Like many children with Aspergers, I was a precocious reader and writer almost without being taught. From the moment I knew how to do both, there was almost no stopping me. I filled notebooks with stories and observations and commentaries on real-life situations. Words on a page made far more sense to me than when people spoke them. I was always brilliant at spelling: I could see a word and remember it forever. (Not such a useful skill now we have spellcheckers!) I only ever remember once getting a word wrong in a school spelling test. The word was “marmalade” and I spelt it “marmarlade”. Quite why this word was even in the test, I don’t know! I’ve never liked the stuff anyway.
I also learnt to read music instinctively. My first piano lesson was when I was 5, and a couple of weeks after that I was writing down melodies of hymn tunes that I’d heard in church, by ear. People thought this was amazingly clever, but to me it just seemed blatantly obvious. I’ve always been able to hear music and see it written down. Not really an essential life skill, but I’ve used it to great benefit.

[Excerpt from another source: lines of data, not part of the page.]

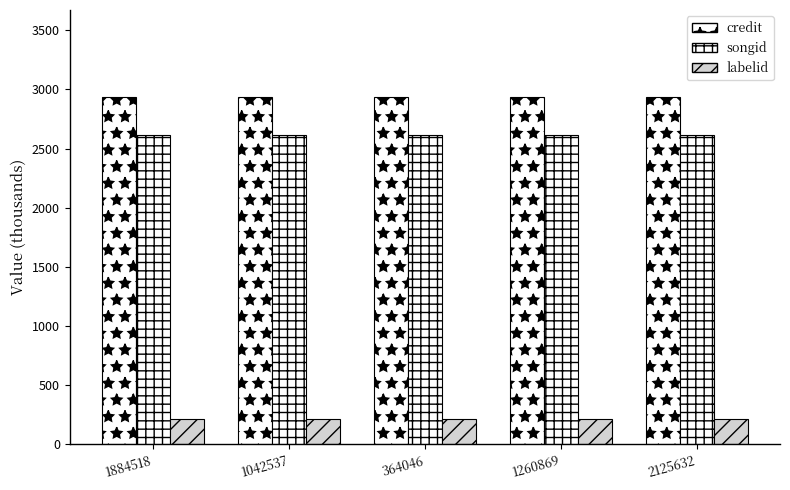

Which series has the largest total across all categories?

credit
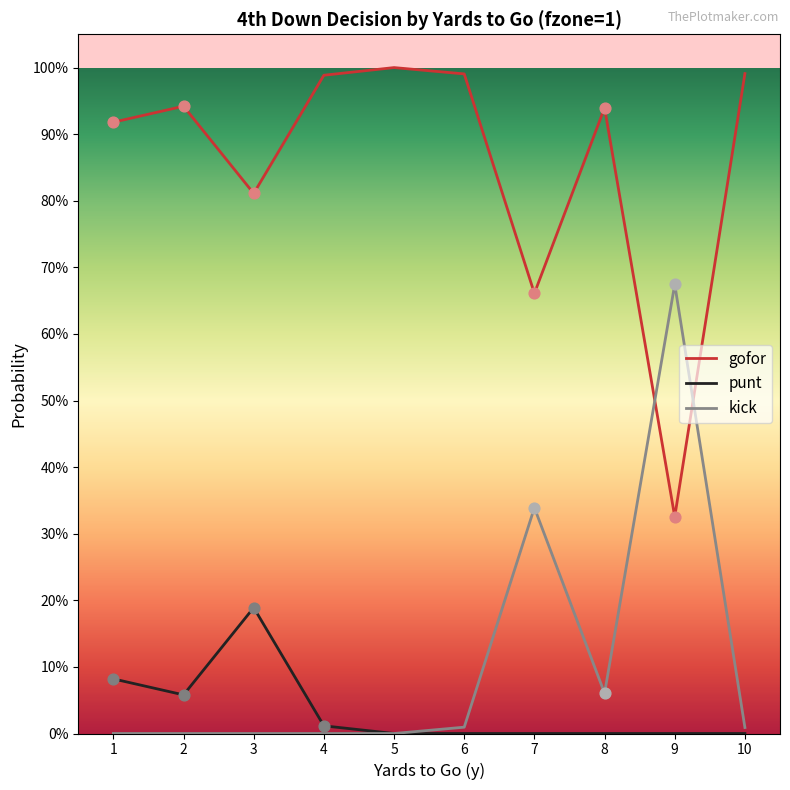

What are all the series names shown in the legend?

gofor, punt, kick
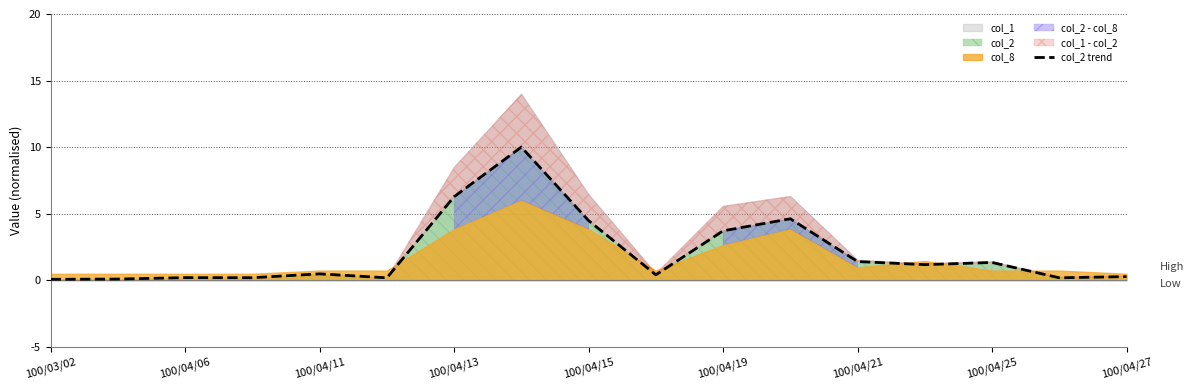

The value of col_2 trend at 100/04/13 is 6.3. True or false?

True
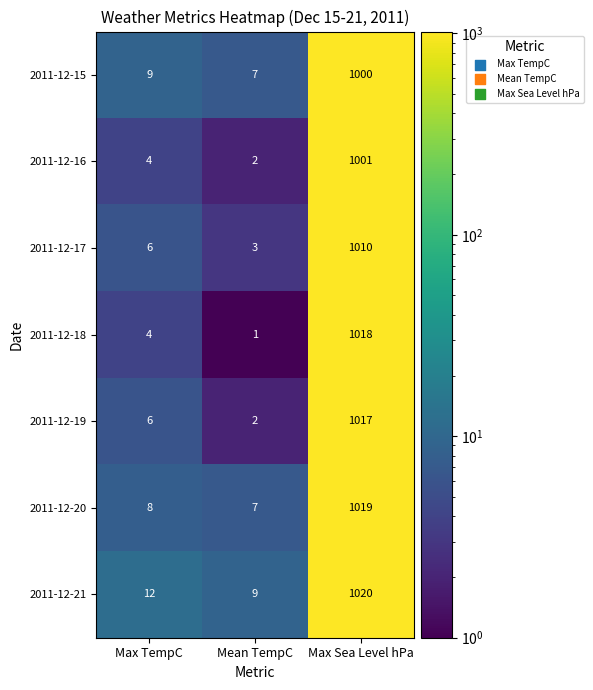

Read the 2011-12-17 value at Max Sea Level hPa.

1010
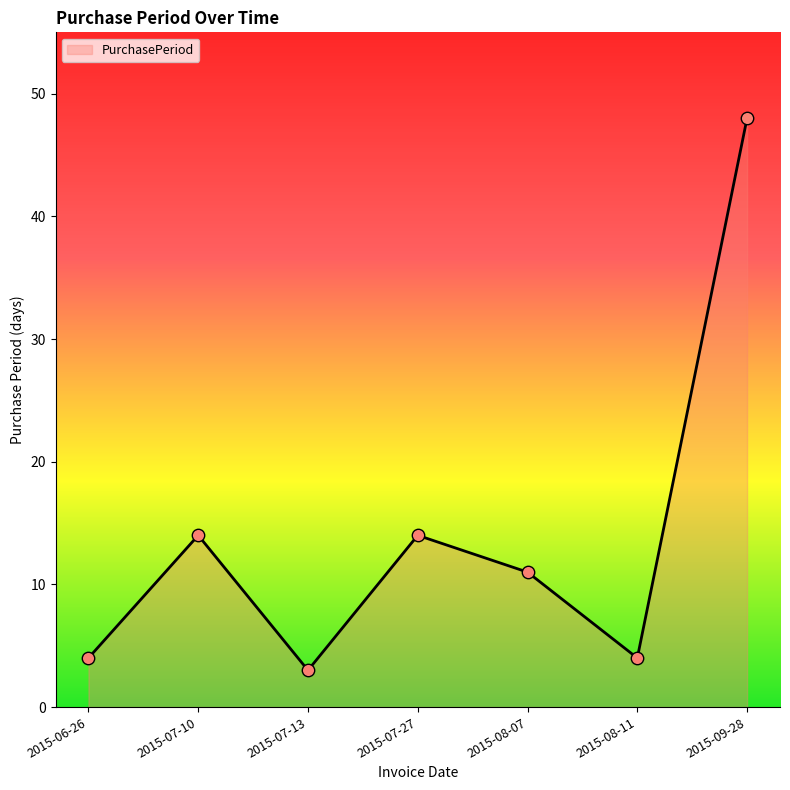

What is the ratio of the value at 2015-07-10 to the value at 2015-08-11?

3.5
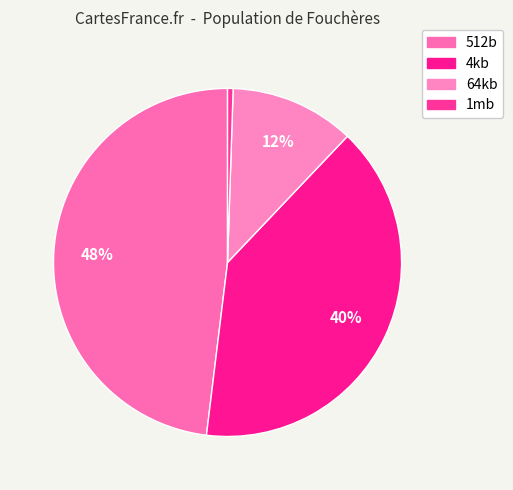

To the nearest percent, what is the average slice percentage?

25%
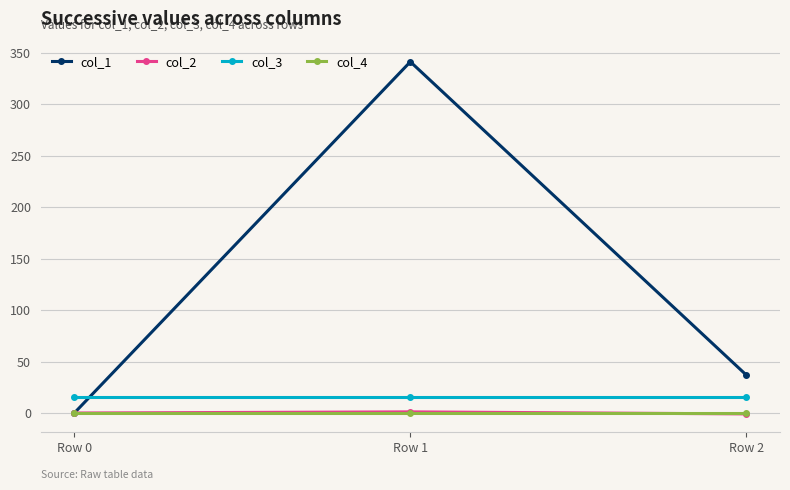

Which category has the highest value across all series?

Row 1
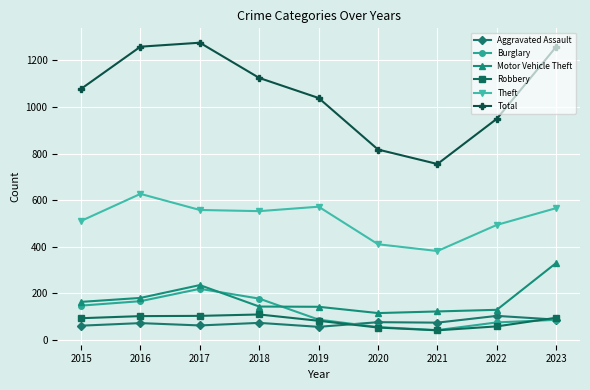

True or false: Motor Vehicle Theft and Total cross at least once.

False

So that’s a little insight into how my child-brain worked. I would never wish to brag, and I’m no Mozart or Einstein. These skills weren’t tested or developed until much later on – if they had been, maybe I could have been some sort of child prodigy, but I’m quite glad I wasn’t. (I’ve never yet heard of a child prodigy who went on to have a happy, normal, fulfilled life). But it’s good for those of us who are neuro-diverse, to sometimes celebrate our skills, it’s quite fascinating to me and hopefully will be for others too.